Further highlighting the region’s struggles, new business orders declined for the eleventh consecutive month, with a slightly faster rate of decline compared to March. Both goods producers and service providers reported weaker sales, continuing a trend of soft demand that has dampened growth since mid-2023.

France remained a major concern, as its composite PMI signaled contraction for the eighth consecutive month. Political uncertainty and economic stagnation have plagued the country, contrasting with better performances in Spain, Italy, and Germany. According to experts, “Spain is leading the pack in terms of growth, followed by Italy, then Germany with marginal growth, and France trailing behind.” They expect Germany to soon surpass Italy, buoyed by a substantial fiscal package, while France is likely to continue lagging.

Employment across the bloc showed some positive signs, with job growth in services offsetting declines in manufacturing. However, businesses appear cautious about expanding their workforces, reflecting broader economic uncertainty.

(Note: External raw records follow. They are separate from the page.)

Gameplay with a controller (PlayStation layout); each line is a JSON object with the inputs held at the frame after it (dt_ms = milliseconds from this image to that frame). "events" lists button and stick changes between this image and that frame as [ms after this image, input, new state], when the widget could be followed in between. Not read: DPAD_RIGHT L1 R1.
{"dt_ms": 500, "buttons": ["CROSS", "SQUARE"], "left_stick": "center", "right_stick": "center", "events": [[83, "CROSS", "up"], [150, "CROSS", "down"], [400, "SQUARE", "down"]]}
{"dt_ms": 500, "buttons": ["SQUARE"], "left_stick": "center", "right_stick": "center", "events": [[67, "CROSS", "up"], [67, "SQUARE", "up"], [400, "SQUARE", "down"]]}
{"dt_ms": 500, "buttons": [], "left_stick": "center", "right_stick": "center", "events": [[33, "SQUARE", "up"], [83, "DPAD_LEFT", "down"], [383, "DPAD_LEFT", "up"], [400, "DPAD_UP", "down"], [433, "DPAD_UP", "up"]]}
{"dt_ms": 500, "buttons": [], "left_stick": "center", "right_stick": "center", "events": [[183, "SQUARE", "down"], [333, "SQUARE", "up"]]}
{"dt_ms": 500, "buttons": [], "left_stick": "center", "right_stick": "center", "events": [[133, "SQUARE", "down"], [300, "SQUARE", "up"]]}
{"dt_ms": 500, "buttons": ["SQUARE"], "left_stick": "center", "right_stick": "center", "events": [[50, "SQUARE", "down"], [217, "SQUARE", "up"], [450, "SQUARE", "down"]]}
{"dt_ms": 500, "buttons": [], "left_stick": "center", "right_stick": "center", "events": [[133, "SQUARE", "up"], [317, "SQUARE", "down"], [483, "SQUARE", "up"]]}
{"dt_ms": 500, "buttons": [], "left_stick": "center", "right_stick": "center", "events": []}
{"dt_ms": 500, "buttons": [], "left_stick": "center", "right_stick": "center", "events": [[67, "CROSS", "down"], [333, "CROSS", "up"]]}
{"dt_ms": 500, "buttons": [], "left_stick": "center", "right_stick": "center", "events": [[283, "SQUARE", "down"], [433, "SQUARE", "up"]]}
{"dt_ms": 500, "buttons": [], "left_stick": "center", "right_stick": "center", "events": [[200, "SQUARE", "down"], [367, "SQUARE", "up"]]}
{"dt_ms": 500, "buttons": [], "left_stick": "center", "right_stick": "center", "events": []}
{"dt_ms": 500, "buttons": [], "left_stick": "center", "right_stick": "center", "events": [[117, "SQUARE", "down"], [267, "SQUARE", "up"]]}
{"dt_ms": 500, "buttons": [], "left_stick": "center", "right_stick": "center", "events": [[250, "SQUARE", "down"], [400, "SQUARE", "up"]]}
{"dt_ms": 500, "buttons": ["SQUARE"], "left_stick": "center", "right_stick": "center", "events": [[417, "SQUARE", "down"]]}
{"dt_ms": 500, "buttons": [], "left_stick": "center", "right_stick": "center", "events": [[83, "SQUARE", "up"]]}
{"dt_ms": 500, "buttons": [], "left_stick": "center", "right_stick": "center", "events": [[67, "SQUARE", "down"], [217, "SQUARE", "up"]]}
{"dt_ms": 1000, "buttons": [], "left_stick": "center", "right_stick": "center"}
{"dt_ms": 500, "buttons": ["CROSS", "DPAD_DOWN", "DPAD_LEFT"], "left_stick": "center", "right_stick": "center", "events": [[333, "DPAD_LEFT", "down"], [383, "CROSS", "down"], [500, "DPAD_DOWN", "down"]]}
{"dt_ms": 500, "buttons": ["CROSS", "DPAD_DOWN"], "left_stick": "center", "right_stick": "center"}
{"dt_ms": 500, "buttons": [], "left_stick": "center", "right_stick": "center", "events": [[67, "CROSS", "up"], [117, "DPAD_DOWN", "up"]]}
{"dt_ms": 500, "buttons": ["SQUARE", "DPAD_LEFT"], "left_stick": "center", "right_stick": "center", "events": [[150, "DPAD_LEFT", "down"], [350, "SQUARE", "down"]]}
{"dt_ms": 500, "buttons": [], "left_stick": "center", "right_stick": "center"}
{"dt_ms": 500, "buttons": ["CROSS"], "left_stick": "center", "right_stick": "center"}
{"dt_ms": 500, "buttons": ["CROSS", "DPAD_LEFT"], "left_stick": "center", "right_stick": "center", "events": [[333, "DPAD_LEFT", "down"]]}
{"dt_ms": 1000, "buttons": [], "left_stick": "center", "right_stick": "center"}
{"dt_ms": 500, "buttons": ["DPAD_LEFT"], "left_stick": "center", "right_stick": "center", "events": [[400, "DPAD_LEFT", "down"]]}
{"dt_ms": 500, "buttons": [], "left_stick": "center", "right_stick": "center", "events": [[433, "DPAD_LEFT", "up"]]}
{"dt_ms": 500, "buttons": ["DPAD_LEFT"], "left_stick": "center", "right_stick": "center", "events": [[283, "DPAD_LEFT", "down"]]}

Business sentiment also took a hit, with expectations for the year ahead falling to their lowest levels in nearly two and a half years. This marked the fourth consecutive monthly decline, underscoring how soft demand and geopolitical uncertainty are weighing on confidence.

In equity markets, eurozone stocks pulled back following a strong recent performance. The Euro STOXX 50 index fell 1%, while Germany’s DAX dropped 0.7% and France’s CAC 40 fell 0.5%.

Some industrial giants, including Airbus, Siemens, and BASF, saw their shares fall by around 2%, while Carrefour and UniCredit outperformed, each rising by 0.8%. Earnings reports also added volatility, with Continental shares rising nearly 2% after reporting its strongest sales in four years, while Danish wind turbine maker Vestas surged 4% after returning to profitability in Q1. However, Philips dropped 1% after cutting its full-year margin outlook.